Azure Managed disk performance analysis for SQL Server DB Backup

Question

We are currently trying to optimize cost in our Azure environment and are reviewing dedicated backup disks on servers. We have a few servers running single Premium SSD P50 - 4TB as backup disks, but the actual backup files on these drives are often less than 1TB. I'm unsure of how to do the performance analysis to confirm the actual disk performance during backup. I need to use this supporting case to change the disk types (recommend Standard SSD). This is solely for backup drives, so just writes (or maybe not).

I have these questions:

I'm unsure which disk level metrics (or maybe VM level metrics) are used to measure throughput (likely Disk Write bytes/sec), IOPS, and latency for disks. Also, how can I interpret the metrics and make conclusions?
On the disks metrics window, I only see an average, not a maximum, so I'm not sure of any peaks (can only confirm when I zoom into one metric). I'm not sure if there is another way of doing this, so I thought to ask.

I need to gather correct information on TP, IOPS, and latency of the disks during the backup operation, which will inform our decision on which performance tier is best for the backup disks/drives.

Accepted Answer

Hello Abimbola Adeniran,

Greetings! Welcome to Microsoft Q&A Platfrom.

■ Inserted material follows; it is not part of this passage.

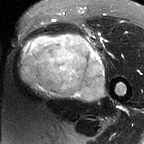
MRI of an extremity soft-tissue mass, one axial slice; slice 38 of 60 in the series (ordered by position); T2-weighted fat-saturated; MR volume resampled by the dataset authors to the PET/CT grid (not the native acquisition matrix); 3.27 mm slice thickness; 144 × 144 image matrix, field of view 141 × 141 mm. Female patient. Case-level facts recorded for this patient, not image findings: histological type: pleiomorphic leiomyosarcoma; grade: intermediate; site of the primary tumour: left thigh.
Outlined on this slice (expert contour drawn on MRI and transferred to this co-registered scan by the dataset authors):
- gross tumour volume including surrounding oedema: box from (x=18, y=33) to (x=105, y=102) px
- gross tumour volume (mass): (x=18, y=33)–(x=105, y=100)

1.Azure offers metrics in the Azure portal that provide insight on how your virtual machines (VM) and disks perform. The metrics can also be retrieved through an API call. This article is broken into 3 subsections:

Disk IO, throughput, queue depth and latency metrics - These metrics allow you to see the storage performance from the perspective of a disk and a virtual machine.
Disk bursting metrics - These are the metrics provide observability into our bursting feature on our premium disks.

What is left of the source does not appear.